A polarização entre o PT e o PSDB, indicada pelas eleições do último domingo, desmente o princípio básico da democracia, ou seja, que o poder emana do povo. A expressão da vontade popular, que elege seus dirigentes mais próximos, deveria estabelecer a cadeia do mando público a partir dos vereadores e prefeitos, uma vez que, antes de habitar um país ou um Estado, todos habitamos uma cidade.
A explicação é simples. O PT é o partido que está no poder, e o PSDB dominou o governo federal durante os oitos anos imediatamente anteriores. Foram e são os donos da bola e, juntos, formam o escalão vencedor desta consulta ao eleitorado.
O movimento, portanto, não veio de cima para baixo, da cúpula para a base. É uma demonstração de que a máquina é decisiva para determinar a vontade do eleitorado, massa de manobra, mesmo contra a própria vontade, na hora de escolher aqueles que devem chegar ao poder.
Em países como os Estados Unidos, o bipartidarismo é, na realidade, institucional, não serve como exemplo. O Brasil do tempo imperial também adotava uma variante do bipartidarismo, na clássica divisão entre liberais e conservadores. Mas, na fase republicana, a tradição fixou-se além de dois partidos e, na primeira redemocratização que tivemos, após o Estado Novo, tivemos três partidos na linha de frente, o PSD, centro, a UDN, direita, e o PTB, esquerda. Bem ou mal, os três expressavam o espectro político da nação.

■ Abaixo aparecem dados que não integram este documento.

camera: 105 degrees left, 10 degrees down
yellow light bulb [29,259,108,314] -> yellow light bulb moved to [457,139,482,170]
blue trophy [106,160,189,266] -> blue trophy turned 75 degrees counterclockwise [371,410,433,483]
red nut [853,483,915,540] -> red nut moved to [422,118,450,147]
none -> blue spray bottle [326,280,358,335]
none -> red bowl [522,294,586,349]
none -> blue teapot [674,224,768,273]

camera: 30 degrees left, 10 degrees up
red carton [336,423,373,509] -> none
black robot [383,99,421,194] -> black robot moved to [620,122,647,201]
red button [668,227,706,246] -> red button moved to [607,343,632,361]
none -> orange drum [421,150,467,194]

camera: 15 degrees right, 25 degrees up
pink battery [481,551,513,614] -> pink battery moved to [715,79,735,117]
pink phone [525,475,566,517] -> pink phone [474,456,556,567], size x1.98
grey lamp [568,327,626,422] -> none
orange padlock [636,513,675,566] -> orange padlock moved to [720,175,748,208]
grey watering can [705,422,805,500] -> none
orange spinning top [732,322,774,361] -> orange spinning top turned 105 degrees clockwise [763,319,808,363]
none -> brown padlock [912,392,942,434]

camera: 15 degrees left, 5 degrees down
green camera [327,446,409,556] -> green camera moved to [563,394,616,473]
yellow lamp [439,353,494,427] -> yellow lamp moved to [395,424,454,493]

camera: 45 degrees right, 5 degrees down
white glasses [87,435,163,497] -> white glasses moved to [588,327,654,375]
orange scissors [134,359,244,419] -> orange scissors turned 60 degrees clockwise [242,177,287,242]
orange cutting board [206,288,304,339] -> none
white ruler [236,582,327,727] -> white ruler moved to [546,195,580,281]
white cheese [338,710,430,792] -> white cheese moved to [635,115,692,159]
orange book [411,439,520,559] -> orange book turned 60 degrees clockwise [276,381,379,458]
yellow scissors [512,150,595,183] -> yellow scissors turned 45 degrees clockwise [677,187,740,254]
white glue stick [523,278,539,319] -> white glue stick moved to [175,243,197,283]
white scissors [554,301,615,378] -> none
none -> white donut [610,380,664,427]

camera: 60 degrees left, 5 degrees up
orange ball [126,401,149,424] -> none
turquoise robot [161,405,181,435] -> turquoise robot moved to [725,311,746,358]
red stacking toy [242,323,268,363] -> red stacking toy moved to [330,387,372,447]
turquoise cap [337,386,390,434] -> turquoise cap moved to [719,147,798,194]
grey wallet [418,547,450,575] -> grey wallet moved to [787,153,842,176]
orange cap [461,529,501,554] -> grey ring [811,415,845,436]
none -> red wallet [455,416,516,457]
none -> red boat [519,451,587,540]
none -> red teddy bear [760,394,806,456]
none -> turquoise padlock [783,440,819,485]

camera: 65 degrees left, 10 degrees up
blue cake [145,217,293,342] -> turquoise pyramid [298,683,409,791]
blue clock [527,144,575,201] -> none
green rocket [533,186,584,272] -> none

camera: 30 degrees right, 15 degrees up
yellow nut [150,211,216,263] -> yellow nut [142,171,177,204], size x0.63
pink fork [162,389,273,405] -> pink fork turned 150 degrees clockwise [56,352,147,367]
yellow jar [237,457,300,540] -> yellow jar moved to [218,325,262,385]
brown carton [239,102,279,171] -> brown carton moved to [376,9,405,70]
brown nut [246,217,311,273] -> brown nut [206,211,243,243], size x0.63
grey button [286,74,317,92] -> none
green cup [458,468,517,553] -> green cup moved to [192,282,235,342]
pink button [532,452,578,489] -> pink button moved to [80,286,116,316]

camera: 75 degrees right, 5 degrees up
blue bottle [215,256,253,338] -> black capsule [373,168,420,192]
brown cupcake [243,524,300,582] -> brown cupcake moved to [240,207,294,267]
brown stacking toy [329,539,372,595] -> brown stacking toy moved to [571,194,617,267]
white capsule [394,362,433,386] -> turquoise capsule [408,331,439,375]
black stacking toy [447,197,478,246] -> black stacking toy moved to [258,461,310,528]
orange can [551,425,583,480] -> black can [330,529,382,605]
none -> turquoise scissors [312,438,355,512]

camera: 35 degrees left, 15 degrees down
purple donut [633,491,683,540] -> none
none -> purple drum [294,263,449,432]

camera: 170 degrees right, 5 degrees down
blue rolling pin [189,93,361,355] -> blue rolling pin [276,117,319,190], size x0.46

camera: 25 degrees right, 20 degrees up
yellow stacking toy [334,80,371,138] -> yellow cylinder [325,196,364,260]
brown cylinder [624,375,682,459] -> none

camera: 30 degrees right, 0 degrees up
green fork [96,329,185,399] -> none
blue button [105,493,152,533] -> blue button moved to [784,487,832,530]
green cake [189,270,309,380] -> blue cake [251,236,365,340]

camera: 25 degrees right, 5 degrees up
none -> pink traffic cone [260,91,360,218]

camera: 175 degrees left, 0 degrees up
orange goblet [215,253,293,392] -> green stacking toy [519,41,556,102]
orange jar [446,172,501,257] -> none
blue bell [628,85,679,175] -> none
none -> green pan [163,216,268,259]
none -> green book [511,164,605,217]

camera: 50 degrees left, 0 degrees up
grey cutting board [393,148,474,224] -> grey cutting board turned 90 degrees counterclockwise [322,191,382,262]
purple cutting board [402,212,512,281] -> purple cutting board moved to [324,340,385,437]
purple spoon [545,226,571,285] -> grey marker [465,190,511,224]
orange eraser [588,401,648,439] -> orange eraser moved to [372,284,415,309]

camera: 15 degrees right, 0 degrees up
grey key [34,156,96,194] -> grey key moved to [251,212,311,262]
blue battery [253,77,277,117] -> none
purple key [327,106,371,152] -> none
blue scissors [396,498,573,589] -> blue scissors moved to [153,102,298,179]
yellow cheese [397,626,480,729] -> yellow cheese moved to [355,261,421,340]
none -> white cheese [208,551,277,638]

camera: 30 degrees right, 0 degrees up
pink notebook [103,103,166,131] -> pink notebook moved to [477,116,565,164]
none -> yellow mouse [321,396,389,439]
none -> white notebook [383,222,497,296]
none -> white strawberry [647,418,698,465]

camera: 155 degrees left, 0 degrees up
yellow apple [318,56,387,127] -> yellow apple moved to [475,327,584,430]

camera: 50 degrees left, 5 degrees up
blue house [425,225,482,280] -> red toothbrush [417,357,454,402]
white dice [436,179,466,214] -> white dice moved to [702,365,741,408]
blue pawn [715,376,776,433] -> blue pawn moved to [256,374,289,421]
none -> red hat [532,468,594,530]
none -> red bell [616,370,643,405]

A supremacia eleitoral dos dois últimos partidos que ocuparam o poder, fruto do exercício da máquina administrativa, pode mostrar uma tendência do país em se fixar numa posição de centro-esquerda. Acredito que seja um cenário ainda artificial. O PT que está no governo pouco se difere do PSDB que atrelou o Brasil ao neoliberalismo, ao pensamento único do Consenso de Washington e, tirando os noves fora, ao FMI. Muito mais à direita do que ao centro.